I wake up every day in my morbidly obese body, and I feel amazing. I love my fat, squishy belly. I love my tree trunk legs. I love my thunder thighs. I love my big hips. I look in the mirror and I don’t feel an ounce of self-loathing. I look fierce in everything I wear. I look fantastic naked. My boyfriend loves the way I look and feel. I am happy in my body, every single day. And you know what, if I lost 150lbs, I’d still love my body. If I gained 150lbs, I’d still love my body. Healthwise, every single one of my tests is normal. I’m out of shape because I have chronic back pain, which I’ve had since I was 14. Which has nothing whatsoever to do with my weight.
You have a lot to learn about what fat acceptance is. You have a lot to learn about self-love. Because if you truly loved yourself, you would not feel the way about fat people that you so obviously do.
This is a compilation of over a dozen links that destroys basically every fallacy about fat, from the lie that it causes diabetes, to whether diets work, to what causes changes in body weight, and more. Read them. Read every single link, thoroughly, and seriously think about the things that you’ve been said.
We live in a world that hates fat people. It’s only natural for you to buy into it, because it’s what you’ve been told your whole life. But a vast majority of the information you hear about fat is untrue. You have the tools to educate yourself. It’s up to you whether you decide to use them.
“Stop the insanity!” In the mid 1980s Susan Powter had all sorts of infomercials for her weight loss book/video/whatever called “Stop the insanity!” I agree that we need to stop the insanity, but not in the sense that Powter does.
This is a great response, Amber.
This is backwards thinking. For me to “do what it takes” to be any sort of thin ( Five foot two and one hundred and fourty five pounds and I was still considered obese ) I have to seriously not eat and be active the entire time I am awake. I had an ED from 14 - 16 and only dropped like 20 pounds. Two years of being obsessed about my weight and I lost 20 pounds?! Don’t try to talk about gaining muscle, because I didn’t. I didn’t want to be muscular.
Sure, I could probably starve myself and up my activity level again and lose more than just 20 pounds but why would I want to do that to myself? I eat what’s considered healthy portions of the best quality food I can afford. My activity level? Not what it used to be, but I choose not to make myself suffer like I did back then.
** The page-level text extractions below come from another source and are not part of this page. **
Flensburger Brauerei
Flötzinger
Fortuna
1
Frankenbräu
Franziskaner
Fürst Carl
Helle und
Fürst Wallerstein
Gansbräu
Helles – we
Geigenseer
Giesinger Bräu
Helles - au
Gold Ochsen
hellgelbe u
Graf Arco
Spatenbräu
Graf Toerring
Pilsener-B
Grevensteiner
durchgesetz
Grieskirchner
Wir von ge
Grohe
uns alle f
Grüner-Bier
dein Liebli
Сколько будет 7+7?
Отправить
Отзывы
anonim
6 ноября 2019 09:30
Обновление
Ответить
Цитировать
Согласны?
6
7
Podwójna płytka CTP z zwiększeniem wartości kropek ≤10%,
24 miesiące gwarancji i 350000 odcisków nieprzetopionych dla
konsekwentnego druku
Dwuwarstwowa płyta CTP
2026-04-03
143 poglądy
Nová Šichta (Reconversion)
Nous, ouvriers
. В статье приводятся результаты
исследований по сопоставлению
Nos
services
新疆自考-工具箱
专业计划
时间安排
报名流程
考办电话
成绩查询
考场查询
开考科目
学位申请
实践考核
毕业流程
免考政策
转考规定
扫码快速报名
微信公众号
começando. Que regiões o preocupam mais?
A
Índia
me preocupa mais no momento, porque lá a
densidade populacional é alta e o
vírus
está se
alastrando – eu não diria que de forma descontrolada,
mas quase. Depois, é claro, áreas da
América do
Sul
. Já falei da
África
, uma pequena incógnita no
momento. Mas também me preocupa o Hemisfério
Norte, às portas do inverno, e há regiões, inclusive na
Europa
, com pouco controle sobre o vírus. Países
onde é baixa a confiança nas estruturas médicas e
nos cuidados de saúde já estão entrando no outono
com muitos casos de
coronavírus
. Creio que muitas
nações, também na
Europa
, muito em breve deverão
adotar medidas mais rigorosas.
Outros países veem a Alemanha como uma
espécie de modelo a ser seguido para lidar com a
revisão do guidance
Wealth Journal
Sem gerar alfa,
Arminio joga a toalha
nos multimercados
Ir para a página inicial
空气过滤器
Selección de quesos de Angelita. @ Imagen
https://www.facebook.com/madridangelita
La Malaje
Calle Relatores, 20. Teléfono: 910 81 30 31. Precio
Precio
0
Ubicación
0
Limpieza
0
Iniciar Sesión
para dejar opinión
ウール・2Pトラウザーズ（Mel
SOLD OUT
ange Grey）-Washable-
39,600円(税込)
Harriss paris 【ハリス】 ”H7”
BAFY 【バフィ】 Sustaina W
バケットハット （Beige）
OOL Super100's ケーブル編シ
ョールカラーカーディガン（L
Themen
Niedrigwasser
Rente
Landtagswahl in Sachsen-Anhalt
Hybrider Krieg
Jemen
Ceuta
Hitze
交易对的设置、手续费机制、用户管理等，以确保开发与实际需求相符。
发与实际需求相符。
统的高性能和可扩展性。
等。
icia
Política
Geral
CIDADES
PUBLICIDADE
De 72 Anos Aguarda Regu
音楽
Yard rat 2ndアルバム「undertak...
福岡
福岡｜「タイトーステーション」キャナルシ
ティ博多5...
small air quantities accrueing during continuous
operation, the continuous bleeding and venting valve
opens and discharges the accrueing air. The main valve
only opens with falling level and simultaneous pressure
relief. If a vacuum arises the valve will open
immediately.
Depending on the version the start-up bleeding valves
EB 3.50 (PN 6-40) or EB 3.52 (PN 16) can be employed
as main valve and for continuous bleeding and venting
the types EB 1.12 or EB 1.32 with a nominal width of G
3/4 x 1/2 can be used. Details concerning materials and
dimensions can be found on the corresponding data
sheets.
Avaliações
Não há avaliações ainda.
For trying to be healthier you CONDEMN me. You find me morally and socially wrong just by looking at me? Come the fuck on.
The whole point of Fat Acceptance is just to stop being so judgmental about a type of people. You, fail.
If I starve myself I’m still going to lose those 5-10 years of my life you’re talking about. But hey, I’m also left handed which means I’m going to die sooner than most people anyway.
You’ve taken your cruel outlook towards yourself and applied it to everyone else around you. Your specific body mechanics and applied it to every fat person you see.
This is where I not-so-politely tell you to blow me.
I have health problems that can be correlated with my weight, and you can talk about probabilities of having certain problems being correlated with weight. In addition, there is a body of pseudoscience that is more about pathologizing certain body types than it is about health. However, that’s not even how most people judge. It’s usually a visceral reaction to how you look. Fat shaming actually makes it harder for me to be healthy because it makes it harder to contextualize losing weight as self care. Shaming people at a societal level to behave “correctly” is coercive. For me, self care shouldn’t be about coercion.